The required output is the exact sequence of lines from the line holding "utsträckning Mar, bjöd" to the end of the records, inclusive.

(Saved entries)
▼

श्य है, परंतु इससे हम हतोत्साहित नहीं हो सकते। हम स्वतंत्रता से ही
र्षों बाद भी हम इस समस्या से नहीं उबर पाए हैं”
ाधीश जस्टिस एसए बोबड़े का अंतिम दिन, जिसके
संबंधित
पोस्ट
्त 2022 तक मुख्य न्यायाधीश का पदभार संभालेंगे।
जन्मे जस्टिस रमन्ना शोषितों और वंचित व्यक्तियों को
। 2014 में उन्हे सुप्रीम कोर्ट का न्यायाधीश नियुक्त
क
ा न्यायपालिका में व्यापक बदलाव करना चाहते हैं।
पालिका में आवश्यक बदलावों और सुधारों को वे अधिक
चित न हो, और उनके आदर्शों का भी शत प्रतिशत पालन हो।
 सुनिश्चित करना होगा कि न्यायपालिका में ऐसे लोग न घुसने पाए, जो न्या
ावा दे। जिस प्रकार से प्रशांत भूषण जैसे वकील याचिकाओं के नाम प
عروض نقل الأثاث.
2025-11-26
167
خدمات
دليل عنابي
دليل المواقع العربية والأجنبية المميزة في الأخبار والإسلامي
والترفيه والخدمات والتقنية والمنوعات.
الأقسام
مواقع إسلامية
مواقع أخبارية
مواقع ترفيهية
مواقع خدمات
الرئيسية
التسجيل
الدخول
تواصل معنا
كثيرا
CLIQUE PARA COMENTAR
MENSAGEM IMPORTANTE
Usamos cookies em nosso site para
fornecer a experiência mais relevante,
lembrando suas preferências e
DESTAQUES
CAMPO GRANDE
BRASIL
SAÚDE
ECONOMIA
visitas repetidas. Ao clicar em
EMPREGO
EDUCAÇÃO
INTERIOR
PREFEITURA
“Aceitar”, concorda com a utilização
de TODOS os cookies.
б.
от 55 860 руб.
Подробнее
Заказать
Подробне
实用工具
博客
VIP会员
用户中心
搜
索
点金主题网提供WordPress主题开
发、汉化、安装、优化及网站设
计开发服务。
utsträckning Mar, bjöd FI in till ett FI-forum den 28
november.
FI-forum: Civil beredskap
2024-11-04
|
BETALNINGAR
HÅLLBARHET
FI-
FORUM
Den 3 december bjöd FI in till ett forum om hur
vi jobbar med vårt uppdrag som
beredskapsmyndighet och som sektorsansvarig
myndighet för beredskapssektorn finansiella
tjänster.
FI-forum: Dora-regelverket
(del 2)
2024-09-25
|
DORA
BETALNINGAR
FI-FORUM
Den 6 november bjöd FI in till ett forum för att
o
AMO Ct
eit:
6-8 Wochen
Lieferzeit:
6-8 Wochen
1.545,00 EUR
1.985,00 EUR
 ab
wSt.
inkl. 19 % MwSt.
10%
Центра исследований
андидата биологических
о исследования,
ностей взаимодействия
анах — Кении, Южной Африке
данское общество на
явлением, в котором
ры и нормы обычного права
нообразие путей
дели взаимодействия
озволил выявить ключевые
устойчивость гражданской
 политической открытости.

▲

*ANSWER AREA*.
utsträckning Mar, bjöd FI in till ett FI-forum den 28
november.
FI-forum: Civil beredskap
2024-11-04
|
BETALNINGAR
HÅLLBARHET
FI-
FORUM
Den 3 december bjöd FI in till ett forum om hur
vi jobbar med vårt uppdrag som
beredskapsmyndighet och som sektorsansvarig
myndighet för beredskapssektorn finansiella
tjänster.
FI-forum: Dora-regelverket
(del 2)
2024-09-25
|
DORA
BETALNINGAR
FI-FORUM
Den 6 november bjöd FI in till ett forum för att
o
AMO Ct
eit:
6-8 Wochen
Lieferzeit:
6-8 Wochen
1.545,00 EUR
1.985,00 EUR
 ab
wSt.
inkl. 19 % MwSt.
10%
Центра исследований
андидата биологических
о исследования,
ностей взаимодействия
анах — Кении, Южной Африке
данское общество на
явлением, в котором
ры и нормы обычного права
нообразие путей
дели взаимодействия
озволил выявить ключевые
устойчивость гражданской
 политической открытости.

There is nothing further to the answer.